Aufgabenstellung:
Erklären Sie anhand des Textauszugs zur Mehrwertsteuersenkung auf Gas, warum Verbraucherinnen und Verbraucher nach dem Notieren des Zählerstands zunächst einige Tage abwarten sollen.

Seitenauszug:
= = =

Die Senkung der Mehrwertsteuer auf Gas bedeutet nach Berechnungen des Vergleichsportals Verivox für eine Musterfamilie mit einem Gasverbrauch von 20.000 Kilowattstunden im Jahr eine jährliche Entlastung von 366 Euro. Das Vergleichsportal Check24 kommt wegen anderer Berechnungsgrundlagen bei diesem Verbrauch auf eine Entlastung von 306 Euro jährlich.

Wer profitiert von der Mehrwertsteuersenkung?

Von den gut 43 Millionen Wohnungen in Deutschland wird knapp die Hälfte mit Gas beheizt. Rund 14 Prozent der Haushalte nutzen Fernwärme. Insgesamt nimmt der Staat nach Rechnung des Finanzministeriums durch die Steuersenkung bis 2024 rund 13 Milliarden Euro weniger ein.

Doch keine Gasumlage: Was ist mit den Abschlägen?

Die Gasumlage ist vom Tisch, muss also auch nicht gezahlt werden. Wer sie schon gezahlt hat – etwa in einem Abschlag – muss sie zurückgezahlt bekommen, sagte Habeck am Donnerstag. Die Verbraucherzentrale Nordrhein-Westfalen geht daher davon aus, dass in jüngst versandten Preiserhöhungsschreiben der Versorgungsunternehmen der monatliche Abschlag allein schon wegen der nun wegfallenden Gasumlage zu hoch ist. Hinzu kommt jetzt noch die Entlastung durch die Mehrwertsteuersenkung.

Was raten die Verbraucherschützer?

Zunächst sollen Verbraucherinnen und Verbraucher den Zählerstand notieren und dann einige Tage abwarten. „Die Gasumlage ist bisher nur auf einer Pressekonferenz der Bundesregierung am 29. September gekippt worden. Bis die Versorger das umsetzen können, kann es dauern“, hieß es. Sollte sich der Versorger oder der Vermieter bis Mitte Oktober nicht melden, sollen die Kunden Kontakt aufnehmen und eine Anpassung der monatlichen Abschläge fordern. „Sonst zahlen Sie zu viel fürs Gas und gehen ein unnötiges Risiko ein, sollte der Versorger in Schwierigkeiten geraten.“

Was kann noch helfen?

In Brüssel einigten sich die Staaten auch darauf, schlicht weniger Strom zu verbrauchen. Vorgesehen ist, dass in Zeiten der besonders hohen Nachfragen fünf Prozent weniger verbraucht wird – das ist verpflichtend. Dann kostet Strom besonders viel, da teures Gas zur Produktion genutzt werden muss. Insgesamt sollten die Länder ihren Stromverbrauch um zehn Prozent senken. Wie sie das machen, steht ihnen offen. In Deutschland gibt es dafür noch keine konkreten Maßnahmen auf Bundesebene.

= = =

Untersuchte Daten:
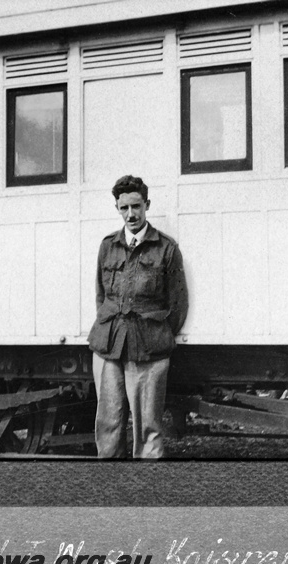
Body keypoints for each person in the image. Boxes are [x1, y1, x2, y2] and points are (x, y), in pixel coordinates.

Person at [88, 175, 189, 458]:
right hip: (108, 346)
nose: (131, 214)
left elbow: (178, 303)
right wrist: (110, 328)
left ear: (147, 205)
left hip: (149, 348)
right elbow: (101, 295)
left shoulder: (166, 248)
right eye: (124, 208)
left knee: (148, 427)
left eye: (136, 206)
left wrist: (156, 333)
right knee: (108, 423)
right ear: (117, 209)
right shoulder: (108, 246)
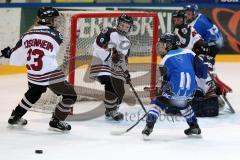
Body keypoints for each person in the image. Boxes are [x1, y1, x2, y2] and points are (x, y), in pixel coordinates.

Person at [1, 7, 77, 131]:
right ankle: (56, 121)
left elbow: (17, 55)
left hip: (33, 74)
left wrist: (9, 52)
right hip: (49, 74)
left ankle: (15, 116)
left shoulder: (26, 35)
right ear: (47, 20)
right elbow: (54, 45)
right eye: (54, 19)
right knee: (70, 95)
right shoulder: (56, 35)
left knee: (33, 94)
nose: (56, 22)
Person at [142, 32, 206, 137]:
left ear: (169, 45)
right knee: (184, 104)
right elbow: (202, 72)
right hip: (191, 91)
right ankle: (194, 126)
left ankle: (149, 126)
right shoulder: (189, 53)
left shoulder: (165, 60)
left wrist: (159, 91)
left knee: (159, 103)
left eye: (162, 45)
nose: (160, 48)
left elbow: (165, 83)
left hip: (174, 91)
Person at [171, 10, 219, 117]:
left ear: (183, 19)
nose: (176, 21)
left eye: (178, 19)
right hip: (182, 60)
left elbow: (198, 40)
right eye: (175, 20)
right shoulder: (175, 31)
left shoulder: (190, 28)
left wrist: (202, 47)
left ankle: (208, 92)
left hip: (190, 59)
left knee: (201, 69)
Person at [89, 14, 133, 121]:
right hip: (99, 63)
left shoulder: (127, 42)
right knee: (110, 82)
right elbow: (97, 45)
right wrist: (110, 56)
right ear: (118, 24)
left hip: (112, 67)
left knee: (120, 90)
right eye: (122, 25)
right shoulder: (108, 31)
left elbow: (122, 59)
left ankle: (113, 108)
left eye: (126, 27)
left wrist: (126, 72)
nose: (124, 28)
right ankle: (111, 110)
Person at [184, 4, 223, 70]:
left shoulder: (198, 25)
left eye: (189, 14)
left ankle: (208, 67)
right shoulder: (200, 16)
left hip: (213, 45)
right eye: (186, 13)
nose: (186, 15)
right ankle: (209, 65)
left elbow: (193, 41)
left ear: (194, 13)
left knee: (194, 53)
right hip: (217, 41)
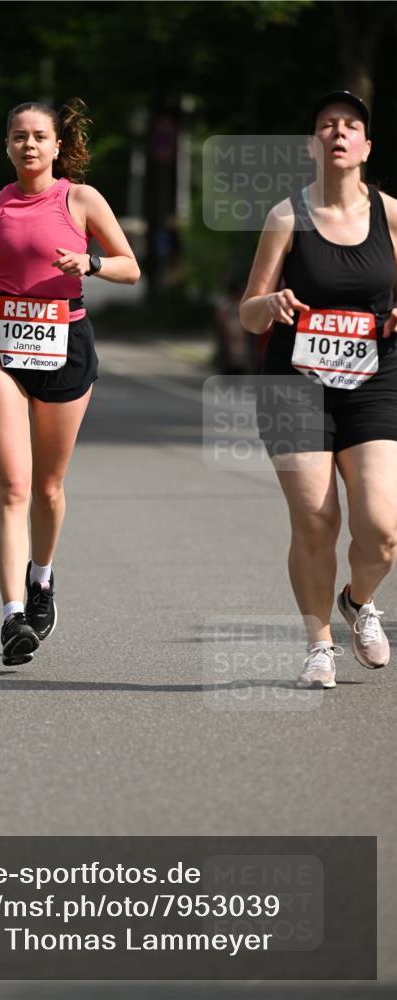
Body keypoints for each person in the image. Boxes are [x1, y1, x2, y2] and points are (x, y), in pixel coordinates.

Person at [0, 98, 140, 667]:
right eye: (18, 136)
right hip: (2, 345)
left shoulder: (80, 199)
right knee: (13, 485)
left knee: (48, 489)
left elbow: (130, 266)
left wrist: (90, 265)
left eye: (39, 136)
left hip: (66, 345)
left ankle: (42, 578)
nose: (29, 145)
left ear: (58, 145)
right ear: (7, 145)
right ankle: (13, 614)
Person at [240, 90, 397, 689]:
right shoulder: (287, 216)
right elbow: (248, 314)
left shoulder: (391, 214)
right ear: (313, 145)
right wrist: (270, 302)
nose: (338, 133)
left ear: (365, 146)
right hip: (293, 387)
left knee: (381, 528)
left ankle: (358, 600)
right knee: (315, 518)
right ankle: (319, 645)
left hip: (374, 383)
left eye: (350, 126)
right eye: (327, 125)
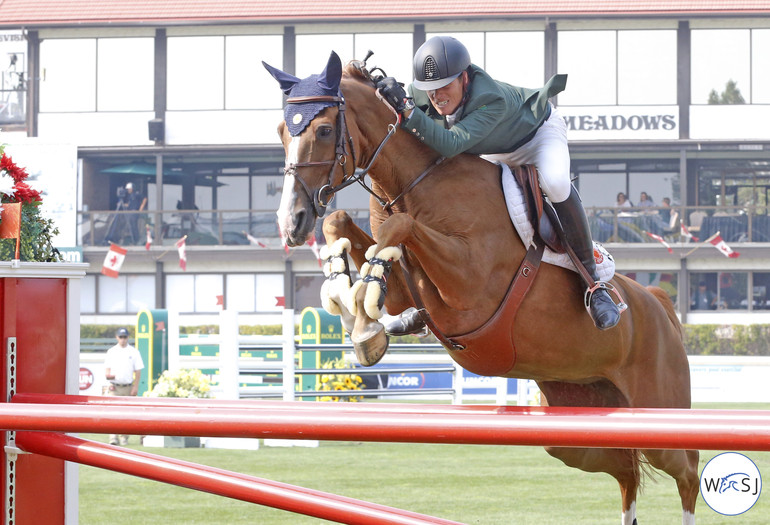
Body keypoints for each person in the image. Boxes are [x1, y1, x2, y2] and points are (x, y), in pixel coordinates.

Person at [376, 36, 621, 332]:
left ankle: (594, 286)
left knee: (555, 183)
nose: (437, 96)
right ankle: (428, 307)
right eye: (430, 90)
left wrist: (410, 112)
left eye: (445, 87)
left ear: (465, 78)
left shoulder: (490, 97)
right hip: (491, 148)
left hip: (536, 137)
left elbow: (451, 143)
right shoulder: (420, 92)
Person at [104, 327, 144, 445]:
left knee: (128, 413)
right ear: (117, 337)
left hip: (128, 386)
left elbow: (138, 371)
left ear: (128, 338)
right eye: (121, 337)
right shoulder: (111, 351)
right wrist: (109, 376)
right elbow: (107, 371)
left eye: (125, 337)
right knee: (113, 413)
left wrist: (135, 387)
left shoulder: (133, 352)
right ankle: (113, 437)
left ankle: (124, 437)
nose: (123, 339)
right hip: (115, 386)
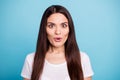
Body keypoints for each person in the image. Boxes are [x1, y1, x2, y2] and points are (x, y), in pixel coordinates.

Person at [21, 5, 94, 80]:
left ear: (70, 29)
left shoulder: (82, 59)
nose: (58, 32)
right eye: (51, 26)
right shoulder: (31, 59)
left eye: (63, 25)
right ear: (44, 29)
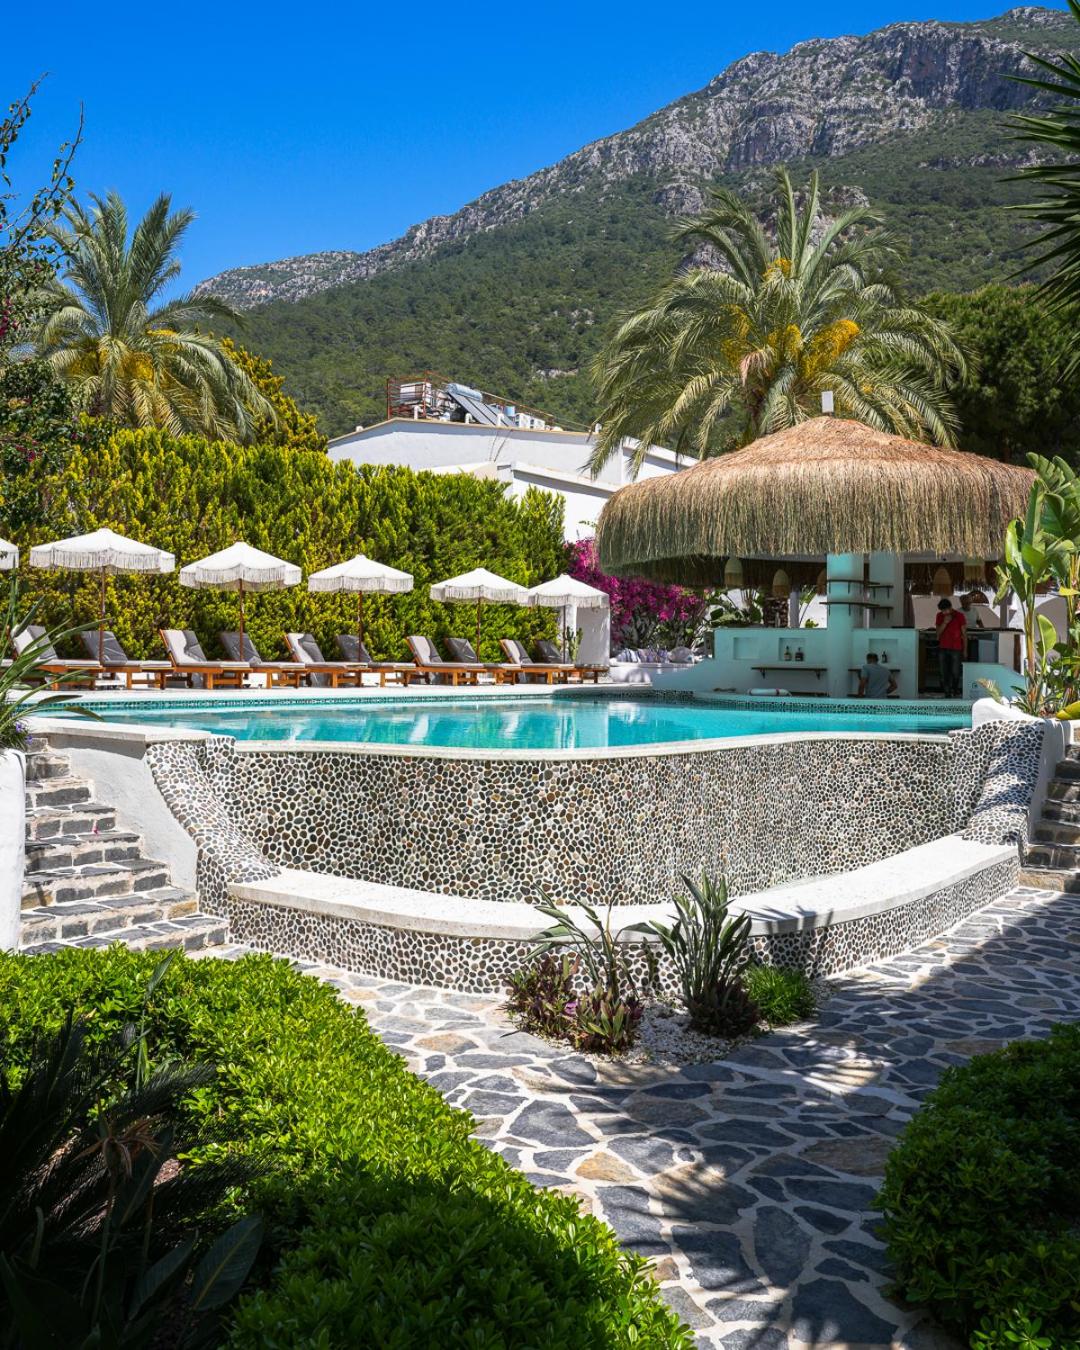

= = =

Lösung:
Die Gasumlage ist bisher nur auf einer Pressekonferenz der Bundesregierung am 29. September gekippt worden. Bis die Versorger das umsetzen können, kann es dauern. Deshalb sollen Kundinnen und Kunden erst dann Kontakt aufnehmen und eine Anpassung der Abschläge fordern, wenn sich Versorger oder Vermieter bis Mitte Oktober nicht gemeldet haben.